À Antoine Giacometti
Avancerons-nous aussi vite que l’étoile ?
La randonnée n’a-t-elle pas assez duré ?
Réussirons-nous enfin à l’égarer,
cette lueur au milieu de la lune et des bêtes
qui ne s’impatiente pas ?
La neige avait tissé les pays du retour
avec ses fleurs fondues où se perd la mémoire.
De nouveaux compagnons se mêlaient à la troupe,
qui sortaient des arbres, comme les bûcherons.
Le Juif errant peinait, aux blessures bafouées.
Des fourrures couvraient le roi noir malade à mourir.
Le pasteur de la faim est avec nous,
ses yeux bleus éclairent son manteau d’épluchures
et le troupeau rageur des enfants prisonniers.
Nous allions voir la joie, nous l’avons cru,
la joie du monde, née dans une maison par ici.
C’était au commencement. Maintenant on ne parle pas.
Nous allions délivrer un tombeau radieux
marqué d’une croix par les torches dans la forêt.
Le pays n’est pas sûr, les châteaux
se glissent derrière nous.
Pas de feu dans l’âtre des relais. Les frontières
remuent à l’aube sous les coups défendus.
Nos paumes qui ont brisé les tempêtes de sable
sont trouées par la charançon, et j’ai peur de la nuit.
Ceux qui nous attendaient dans le vent de la route
se sont lassés, le chœur se tourne contre nous.
Par les banlieues fermées à l’aube, les pays sans amour,
nous avançons, mêlés à tous et séparés,
sous les lourdes paupières de l’espérance.
La peur haletait comme une haridelle.
|
Nous arriverons trop tard, le massacre est commencé,
les innocents sont couchés dans l’herbe.
Et chaque jour, nous remuons des flaques dans les contrées.
Et la rumeur se creuse, des morts non secourus
qui avaient espéré en notre diligence.
Tout l’encens a pourri dans les boîtes en ivoire,
et l’or a caillé nos cœurs comme du lait.
La jeune fille s’est donnée aux soldats,
que nous gardions dans l’arche pour le rayonnement,
pour le sourire de sa face.
Nous sommes perdus.

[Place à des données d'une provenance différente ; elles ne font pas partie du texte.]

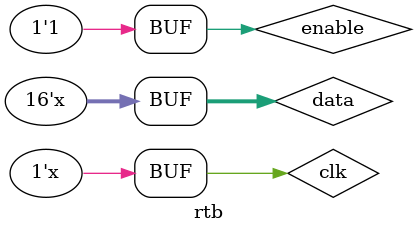
<source format=v>
module rtb();
	
	reg clk, enable;
	reg [15:0] data;
	wire [15:0] res;
	
	register regi(.D(data), .clk(clk), .enable(enable), .Q(res));
	
	initial begin
		clk = 1'b0;
		enable = 1'b1;
		data = 16'b0000_0000_0000_0000;
	end
	
	
	always begin
		#50
		clk = ~clk;
		data = data + 16'b0000_0000_0000_0001;
	end
endmodule
	
</source>
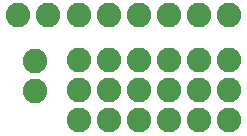
<source format=gts>
G75*
G70*
%OFA0B0*%
%FSLAX24Y24*%
%IPPOS*%
%LPD*%
%AMOC8*
5,1,8,0,0,1.08239X$1,22.5*
%
%ADD10C,0.0820*%
D10*
X003084Y001419D03*
X004084Y001419D03*
X005084Y001419D03*
X006084Y001419D03*
X007084Y001419D03*
X008084Y001419D03*
X008084Y002419D03*
X007084Y002419D03*
X006084Y002419D03*
X005084Y002419D03*
X004084Y002419D03*
X003084Y002419D03*
X003084Y003419D03*
X004084Y003419D03*
X005084Y003419D03*
X006084Y003419D03*
X007084Y003419D03*
X008084Y003419D03*
X008084Y004919D03*
X007084Y004919D03*
X006084Y004919D03*
X005084Y004919D03*
X004084Y004919D03*
X003084Y004919D03*
X002069Y004927D03*
X001069Y004927D03*
X001635Y003399D03*
X001635Y002399D03*
M02*

</source>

On nous a fait de faux rapports.
C’est depuis le début du voyage.
Il n’y avait pas de route, il n’y a pas de lumière.
Seul un épi d’or surgi du songe,
que le poids de nos chutes n’a pas su gonfler.
Et nous poursuivons en murmurant contre nous,
tous le trois brouillés autant qu’un seul
peut l’être avec lui-même.
Et le monde rêve à travers notre marche
dans l’herbe des bas-lieux. Et ils espèrent,
quand nous nous sommes trompés de chemin.
Egarés dans les moires du temps, les durs méandres,
qu’anime le sourire de l’Enfant,
chevaliers à la poursuite de la fuyante naissance
du futur qui nous guide comme un toucheur de bœufs,
je maudis l’aventure, je voudrais retourner
vers la maison et le platane
pour boire l’eau de mon puits que ne trouble pas la lune,
et m’accomplir sur mes terrasses toujours égales
dans la fraîcheur immobile de mon ombre.
Mais je ne puis guérir d’un appel insensé.